A première vue, l'activité du groupe d'édition sur internet affiche une bonne résistance. Le chiffre d'affaires s'est établi à 13,6 milions d'euros au premier semestre 2009, soit une progression de 9% en un an. Premier bémol, ce chiffre traduit un net ralentissement entre le premier trimestre (+20%) et le deuxième, au cours duquel l'activité est quasiment étale (+1% seulement).
Mais surtout, la progression semestrielle globale masque une réalité bien différente entre la France, source de la profitabilité du groupe, et les activités internationales. Ces dernières constituent un relais de croissance qui est désormais très significatif : elles ont plus que doublé sur le semestre, pour atteindre 5,3 millions d'euros, soit 39% de l'activité totale d'Aufeminin.com. Cette belle progression a notamment été permise par le quasi-quadruplement des ventes du logiciel de gestion de campagnes publicitaires Smart Adserver à l'étranger. Le chiffre d'affaires publicitaire a aussi nettement grimpé : +56% à périmètre constant et +85% en intégrant l'acquisition d'Onmeda en Allemagne.

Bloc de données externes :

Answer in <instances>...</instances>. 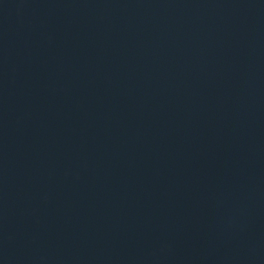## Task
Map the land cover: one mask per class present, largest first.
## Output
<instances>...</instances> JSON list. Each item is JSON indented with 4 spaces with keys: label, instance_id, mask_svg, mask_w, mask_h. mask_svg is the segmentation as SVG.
I'll return each instance as SVG.
<instances>
[{
    "label": "water",
    "instance_id": "1",
    "mask_svg": "<svg viewBox=\"0 0 264 264\" xmlns=\"http://www.w3.org/2000/svg\"><path fill=\"white\" fill-rule=\"evenodd\" d=\"M0 264H264V0H0Z\"/></svg>",
    "mask_w": 264,
    "mask_h": 264
}]
</instances>
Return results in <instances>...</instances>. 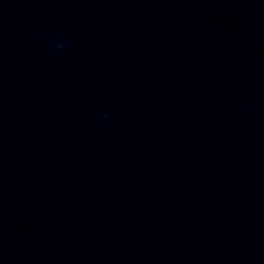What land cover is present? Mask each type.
<instances>
[{
    "label": "clouds",
    "instance_id": "1",
    "mask_svg": "<svg viewBox=\"0 0 264 264\" xmlns=\"http://www.w3.org/2000/svg\"><path fill=\"white\" fill-rule=\"evenodd\" d=\"M61 46H62V45H61ZM107 118H108V114L105 113V114L103 115L102 119H107Z\"/></svg>",
    "mask_w": 264,
    "mask_h": 264
}]
</instances>
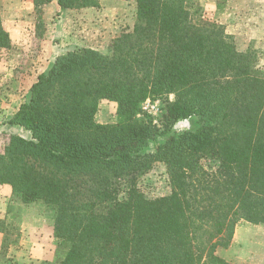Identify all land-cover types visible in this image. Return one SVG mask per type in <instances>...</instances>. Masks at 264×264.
<instances>
[{
	"label": "trees",
	"instance_id": "obj_1",
	"mask_svg": "<svg viewBox=\"0 0 264 264\" xmlns=\"http://www.w3.org/2000/svg\"><path fill=\"white\" fill-rule=\"evenodd\" d=\"M100 1L57 3L69 11ZM121 1L137 4L131 33L106 53L59 55L32 85L8 122L31 135L4 144L0 185L54 212L65 252L56 264H231L217 249L240 222L264 224V54L240 52L205 18V0ZM51 2L33 0L37 12ZM11 47L0 7V49ZM148 100L158 115L143 110ZM103 101L117 105L116 123L96 121ZM158 163L171 193L148 198L138 178Z\"/></svg>",
	"mask_w": 264,
	"mask_h": 264
},
{
	"label": "rangeland",
	"instance_id": "obj_2",
	"mask_svg": "<svg viewBox=\"0 0 264 264\" xmlns=\"http://www.w3.org/2000/svg\"><path fill=\"white\" fill-rule=\"evenodd\" d=\"M118 1L101 0L98 8L62 11L52 0L37 12L33 0H0L3 26L12 39L10 49H0V151L12 135L30 137L27 130L6 124L27 99L31 84L47 73L59 55L81 48L106 53L113 40L133 31L137 4ZM219 4L224 6L221 12ZM204 10L207 20L225 26L240 52L253 47L264 54V0H205ZM260 66L264 69V57ZM96 121L116 123L117 105L101 102ZM187 126L181 123L176 130L183 132ZM155 146L152 143L148 151ZM203 165L211 173L219 168L211 158ZM138 187L148 198L169 195L166 165H154L138 178ZM53 231L54 212L44 202L25 204L10 186L0 185V264H56L65 252Z\"/></svg>",
	"mask_w": 264,
	"mask_h": 264
},
{
	"label": "crops",
	"instance_id": "obj_3",
	"mask_svg": "<svg viewBox=\"0 0 264 264\" xmlns=\"http://www.w3.org/2000/svg\"><path fill=\"white\" fill-rule=\"evenodd\" d=\"M36 82L31 84L29 90ZM29 97L30 92H27V99L20 103L14 110L15 113L29 100ZM6 125L11 126L9 123ZM217 255L231 264H264V224L251 225L240 222L236 226L231 245L227 249L218 248Z\"/></svg>",
	"mask_w": 264,
	"mask_h": 264
},
{
	"label": "built area",
	"instance_id": "obj_4",
	"mask_svg": "<svg viewBox=\"0 0 264 264\" xmlns=\"http://www.w3.org/2000/svg\"><path fill=\"white\" fill-rule=\"evenodd\" d=\"M144 111H149L150 113H157L159 111V104L157 103H152L150 100H148L144 106H143Z\"/></svg>",
	"mask_w": 264,
	"mask_h": 264
}]
</instances>
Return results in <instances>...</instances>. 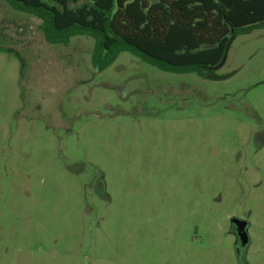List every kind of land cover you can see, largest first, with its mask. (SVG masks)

Mais la situation est moins brillante en France. Sur le semestre, l'activité y apparaît en recul de 16% (voir graphique) et la dégradation de la tendance est nettement perceptible entre le premier trimestre (-10%) et le deuxième (-20%). Le modèle publicitaire du groupe est construit sur une tarification au CPM (coût pour mille : l'annonceur paye au nombre de bannières publicitaires affichées sur les pages du site). Or, la conjoncture actuelle favorise les modèles dits "à la performance", où l'annonceur paye seulement si l'internaute a cliqué sur la publicité.
Voilà Aufeminin.com, encore adulé par le marché il y a deux ans, jeté aux oubliettes (le titre a pratiquement été divisé 4 depuis l'OPA d'Axel Springer) et contraint de revoir sa copie.
Si le management promet que "le résultat opérationnel restera élevé" sur le semestre, il faut oublier les taux de marge d'exploitation supérieurs à 50% réalisés en 2006 et 2007. Au premier trimestre, déjà, la baisse de rentabilité était sensible, avec une marge d'exploitation limitée à 23,6% (lire notre article du 22 avril). Il y a tout lieu de penser que le chiffre semestriel sera inférieur à ce niveau.